Hi, I’m Tyler, and I blog here about software.

My business partner and I have been working on Field Harmony for the past 9 months or so. It’s a service-industry focused hosted application written in Ruby on Rails with MongoDB.

Recently I had a need to integrate backgrounding of jobs for certain aspects of the application. The delayed_job gem was just the ticket. But we wanted to save cost on running Heroku dynos, so we paired this gem with the simple but excellent workless gem. In the first test, the staging environment failed catastrophically.

We received a message about Heroku being unable to complete the request (which was to spin up the worker-dyno as a backgrounded job had been added to the corresponding collection).

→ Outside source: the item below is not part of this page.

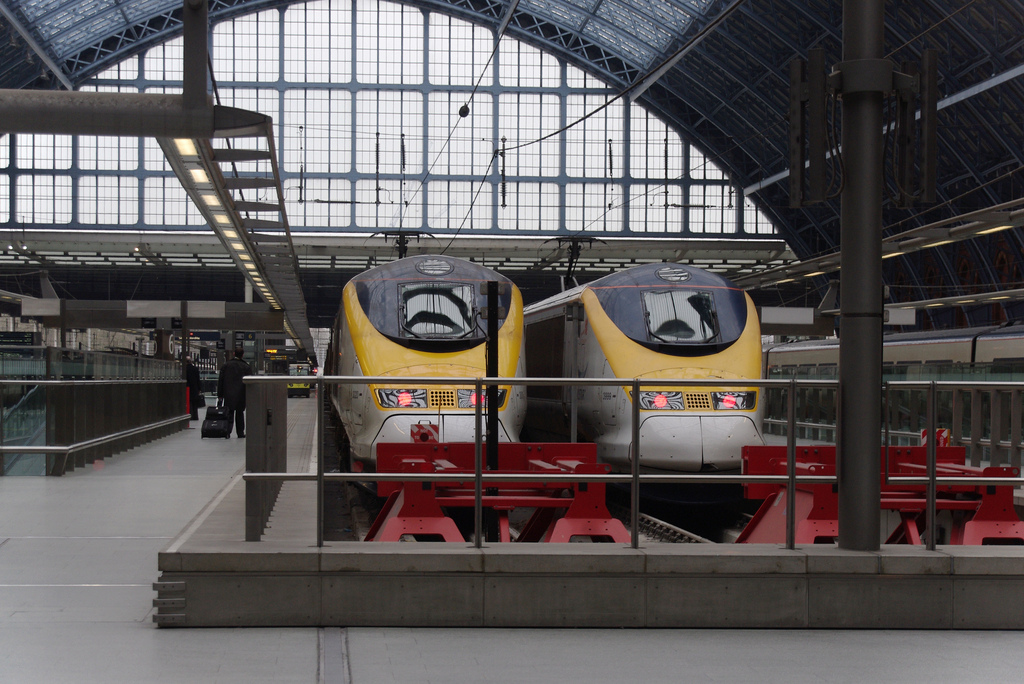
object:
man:
[217, 348, 252, 438]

The application trace showed an issue with the post_ps_scale command from the Heroku API gem. Oh great - some out-of-date code tested against the wrong stack (I thought).

There are plenty of posts on stack overflow pointing to this same method as the culprit for various problems. I was about to log a new issue against the Heroku API gem when we stumbled upon a comment for a particular SO post (which I can’t find again as of the writing of this blog…) that spelled out the problem beautifully:

“Make sure you have a valid credit card on file with Heroku - or this won’t work. The post_ps_scale command is responsible for automatically scaling the dynos (which costs money) and without a valid card on file, Heroku will reject this API call.”

BINGO.

Many of us in the dev world, working on new businesses or projects, use Heroku to deploy into early production because it’s FREE to do so for a small application with limited users. Heck, I’ll bet there are many profitable (but small) applications out there which have never paid Heroku (or Amazon for that matter) a dime.

In hindsight it’s obvious that Heroku would probably have the parts of their system which might generate money for them polished very, very well, but it’s odd that the Heroku gem wouldn’t do a better job of simply returning “no card on file” as part of the error message. Heroku authored the thing, you’d think they would save us a lot of time by just telling us to pay up!